Remaining vigilant that there are subtractive strategies out there is a useful lesson from this paper. Physicians are aware of the concept of parsimony and how that can be applied to medical care. Given the fact that the additive strategies are probabilistic and modifiable with conscious strategies – that should still prove to useful in containing polypharmacy.  

 

George Dawson, MD, DFAPA


Supplementary:

Another common additive strategy that I have encountered in the past 10 years is performance enhancement.  The patient presents not so much for treatment of a psychiatric problem but because they believe that adding a medication or two or three will improve their overall ability to function. Common examples would include:

1.  Presenting for treatment of ADHD (with a stimulant medication) not because of an attentional problem but because the stimulant creates increased energy and the feeling of enhanced productivity.

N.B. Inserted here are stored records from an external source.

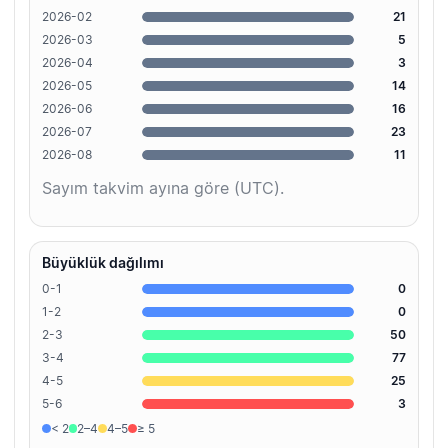
2026-02
21
2026-03
5
2026-04
3
2026-05
14
2026-06
16
2026-07
23
2026-08
11
Sayım takvim ayına göre (UTC).
Büyüklük dağılımı
0-1
0
1-2
0
2-3
50
3-4
77
4-5
25
5-6
3
< 2
2–4
4–5
≥ 5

2.  Presenting for treatment of insomnia in the context of drinking excessive amounts of caffeine in the daytime and the caffeine is viewed as necessary to enhance energy at work or in the gym.  In some cases, stimulants are taken in the daytime and the idea is that the medication for insomnia would counter the effect of stimulants or caffeine taken late into the day.

3.  Taking anabolic androgenic steroids (AAS) and expecting to treat the side effects of mood disturbances, insomnia, anger, and irritability in order to keep taking the AAS.  Many AAS users also take other medications for this purpose as well as various vitamins, supplements, and stimulants to enhance work outs.

4.  Taking excessive numbers of supplements with no proven value and seeking to use medications for nondescript symptoms associated with the supplement use. In many cases, patients with psychiatric disorders are sold on elaborate mixtures of minerals and supplements with the promise that they address their symptoms.  In many cases it is difficult to determine if the associated vitamins and supplements interact with the indicated medical treatment or not.

All of these are additive strategies with no proven value that I have seen in the outpatient settings.  It is obviously important to know if the patient being treated is using these strategies.  There are often competing considerations – for example does the patient have a substance use disorder and are substance use disorders another predisposing condition to additive biases (I suspect they strongly are).

 

References:

1:  Meyvis T, Yoon H. Adding is favoured over subtracting in problem solving. Nature. 2021 Apr;592(7853):189-190. doi: 10.1038/d41586-021-00592-0. PMID: 33828311.

2:  Adams GS, Converse BA, Hales AH, Klotz LE. People systematically overlook subtractive changes. Nature. 2021 Apr;592(7853):258-261. doi: 10.1038/s41586-021-03380-y. Epub 2021 Apr 7. PMID: 33828317.

3:  Sheikh-Taha M, Asmar M. Polypharmacy and severe potential drug-drug interactions among older adults with cardiovascular disease in the United States. BMC Geriatr. 2021 Apr 7;21(1):233. doi: 10.1186/s12877-021-02183-0. PMID: 33827442; PMCID: PMC8028718.

4:  Stahl, SM . Essential psychopharmacology: neuroscientific basis and practical applications. Cambridge University Press, Cambridge 2000. p. 363.